(DATA FOR THE TASK begins)

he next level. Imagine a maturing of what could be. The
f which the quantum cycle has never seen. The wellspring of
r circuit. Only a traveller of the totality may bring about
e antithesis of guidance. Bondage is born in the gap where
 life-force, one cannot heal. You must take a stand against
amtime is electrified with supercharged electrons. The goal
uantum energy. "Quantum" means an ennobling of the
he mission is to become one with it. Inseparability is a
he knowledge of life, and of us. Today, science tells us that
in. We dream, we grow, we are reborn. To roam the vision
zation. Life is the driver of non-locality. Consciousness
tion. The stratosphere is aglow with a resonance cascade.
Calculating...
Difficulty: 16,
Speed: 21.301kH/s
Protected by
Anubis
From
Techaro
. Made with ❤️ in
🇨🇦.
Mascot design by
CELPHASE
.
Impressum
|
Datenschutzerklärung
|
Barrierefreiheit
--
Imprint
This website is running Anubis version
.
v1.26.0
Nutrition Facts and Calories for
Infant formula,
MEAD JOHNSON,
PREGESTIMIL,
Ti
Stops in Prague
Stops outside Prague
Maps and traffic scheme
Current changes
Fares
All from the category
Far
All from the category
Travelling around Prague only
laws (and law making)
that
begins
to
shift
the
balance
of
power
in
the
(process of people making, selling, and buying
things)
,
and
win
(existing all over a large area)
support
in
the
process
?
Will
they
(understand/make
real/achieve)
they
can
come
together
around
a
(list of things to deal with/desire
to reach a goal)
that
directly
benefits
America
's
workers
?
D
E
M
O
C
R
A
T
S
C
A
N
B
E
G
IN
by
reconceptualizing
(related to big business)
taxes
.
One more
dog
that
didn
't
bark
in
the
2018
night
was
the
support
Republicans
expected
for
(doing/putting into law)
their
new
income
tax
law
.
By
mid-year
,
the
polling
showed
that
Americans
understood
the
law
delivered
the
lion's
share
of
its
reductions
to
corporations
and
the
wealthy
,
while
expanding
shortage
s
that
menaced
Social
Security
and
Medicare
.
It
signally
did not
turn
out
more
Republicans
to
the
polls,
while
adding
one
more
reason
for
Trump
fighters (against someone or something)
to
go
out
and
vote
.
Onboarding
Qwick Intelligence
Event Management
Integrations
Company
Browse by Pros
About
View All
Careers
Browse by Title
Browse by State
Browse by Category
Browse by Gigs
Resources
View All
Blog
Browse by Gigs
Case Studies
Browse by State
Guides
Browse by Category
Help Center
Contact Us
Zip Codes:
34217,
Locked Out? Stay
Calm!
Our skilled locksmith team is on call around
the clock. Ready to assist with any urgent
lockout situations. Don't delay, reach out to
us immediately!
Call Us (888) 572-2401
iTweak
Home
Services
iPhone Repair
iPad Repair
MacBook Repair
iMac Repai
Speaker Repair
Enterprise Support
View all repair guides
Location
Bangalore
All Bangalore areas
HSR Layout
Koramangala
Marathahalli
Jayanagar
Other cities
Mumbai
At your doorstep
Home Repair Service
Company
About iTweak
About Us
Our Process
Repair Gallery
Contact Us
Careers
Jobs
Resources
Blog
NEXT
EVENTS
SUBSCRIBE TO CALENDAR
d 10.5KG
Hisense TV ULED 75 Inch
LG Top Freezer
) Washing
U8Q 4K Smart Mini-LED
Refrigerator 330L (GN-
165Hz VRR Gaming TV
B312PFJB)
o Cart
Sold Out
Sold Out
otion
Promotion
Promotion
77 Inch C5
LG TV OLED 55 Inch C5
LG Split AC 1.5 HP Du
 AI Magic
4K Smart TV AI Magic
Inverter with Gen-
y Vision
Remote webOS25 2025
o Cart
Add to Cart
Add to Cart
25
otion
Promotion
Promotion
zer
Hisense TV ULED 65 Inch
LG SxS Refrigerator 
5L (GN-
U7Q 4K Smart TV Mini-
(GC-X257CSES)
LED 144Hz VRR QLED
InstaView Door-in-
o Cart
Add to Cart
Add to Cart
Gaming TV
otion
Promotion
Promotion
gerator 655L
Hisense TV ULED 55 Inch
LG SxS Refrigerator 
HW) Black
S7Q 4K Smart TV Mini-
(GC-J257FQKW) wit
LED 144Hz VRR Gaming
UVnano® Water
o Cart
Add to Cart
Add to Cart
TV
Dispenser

(DATA FOR THE TASK ends)

AIM OF THE TASK: After reading the material above, repeat all of it exactly.

ANSWER TO THIS EXERCISE:
he next level. Imagine a maturing of what could be. The
f which the quantum cycle has never seen. The wellspring of
r circuit. Only a traveller of the totality may bring about
e antithesis of guidance. Bondage is born in the gap where
 life-force, one cannot heal. You must take a stand against
amtime is electrified with supercharged electrons. The goal
uantum energy. "Quantum" means an ennobling of the
he mission is to become one with it. Inseparability is a
he knowledge of life, and of us. Today, science tells us that
in. We dream, we grow, we are reborn. To roam the vision
zation. Life is the driver of non-locality. Consciousness
tion. The stratosphere is aglow with a resonance cascade.
Calculating...
Difficulty: 16,
Speed: 21.301kH/s
Protected by
Anubis
From
Techaro
. Made with ❤️ in
🇨🇦.
Mascot design by
CELPHASE
.
Impressum
|
Datenschutzerklärung
|
Barrierefreiheit
--
Imprint
This website is running Anubis version
.
v1.26.0
Nutrition Facts and Calories for
Infant formula,
MEAD JOHNSON,
PREGESTIMIL,
Ti
Stops in Prague
Stops outside Prague
Maps and traffic scheme
Current changes
Fares
All from the category
Far
All from the category
Travelling around Prague only
laws (and law making)
that
begins
to
shift
the
balance
of
power
in
the
(process of people making, selling, and buying
things)
,
and
win
(existing all over a large area)
support
in
the
process
?
Will
they
(understand/make
real/achieve)
they
can
come
together
around
a
(list of things to deal with/desire
to reach a goal)
that
directly
benefits
America
's
workers
?
D
E
M
O
C
R
A
T
S
C
A
N
B
E
G
IN
by
reconceptualizing
(related to big business)
taxes
.
One more
dog
that
didn
't
bark
in
the
2018
night
was
the
support
Republicans
expected
for
(doing/putting into law)
their
new
income
tax
law
.
By
mid-year
,
the
polling
showed
that
Americans
understood
the
law
delivered
the
lion's
share
of
its
reductions
to
corporations
and
the
wealthy
,
while
expanding
shortage
s
that
menaced
Social
Security
and
Medicare
.
It
signally
did not
turn
out
more
Republicans
to
the
polls,
while
adding
one
more
reason
for
Trump
fighters (against someone or something)
to
go
out
and
vote
.
Onboarding
Qwick Intelligence
Event Management
Integrations
Company
Browse by Pros
About
View All
Careers
Browse by Title
Browse by State
Browse by Category
Browse by Gigs
Resources
View All
Blog
Browse by Gigs
Case Studies
Browse by State
Guides
Browse by Category
Help Center
Contact Us
Zip Codes:
34217,
Locked Out? Stay
Calm!
Our skilled locksmith team is on call around
the clock. Ready to assist with any urgent
lockout situations. Don't delay, reach out to
us immediately!
Call Us (888) 572-2401
iTweak
Home
Services
iPhone Repair
iPad Repair
MacBook Repair
iMac Repai
Speaker Repair
Enterprise Support
View all repair guides
Location
Bangalore
All Bangalore areas
HSR Layout
Koramangala
Marathahalli
Jayanagar
Other cities
Mumbai
At your doorstep
Home Repair Service
Company
About iTweak
About Us
Our Process
Repair Gallery
Contact Us
Careers
Jobs
Resources
Blog
NEXT
EVENTS
SUBSCRIBE TO CALENDAR
d 10.5KG
Hisense TV ULED 75 Inch
LG Top Freezer
) Washing
U8Q 4K Smart Mini-LED
Refrigerator 330L (GN-
165Hz VRR Gaming TV
B312PFJB)
o Cart
Sold Out
Sold Out
otion
Promotion
Promotion
77 Inch C5
LG TV OLED 55 Inch C5
LG Split AC 1.5 HP Du
 AI Magic
4K Smart TV AI Magic
Inverter with Gen-
y Vision
Remote webOS25 2025
o Cart
Add to Cart
Add to Cart
25
otion
Promotion
Promotion
zer
Hisense TV ULED 65 Inch
LG SxS Refrigerator 
5L (GN-
U7Q 4K Smart TV Mini-
(GC-X257CSES)
LED 144Hz VRR QLED
InstaView Door-in-
o Cart
Add to Cart
Add to Cart
Gaming TV
otion
Promotion
Promotion
gerator 655L
Hisense TV ULED 55 Inch
LG SxS Refrigerator 
HW) Black
S7Q 4K Smart TV Mini-
(GC-J257FQKW) wit
LED 144Hz VRR Gaming
UVnano® Water
o Cart
Add to Cart
Add to Cart
TV
Dispenser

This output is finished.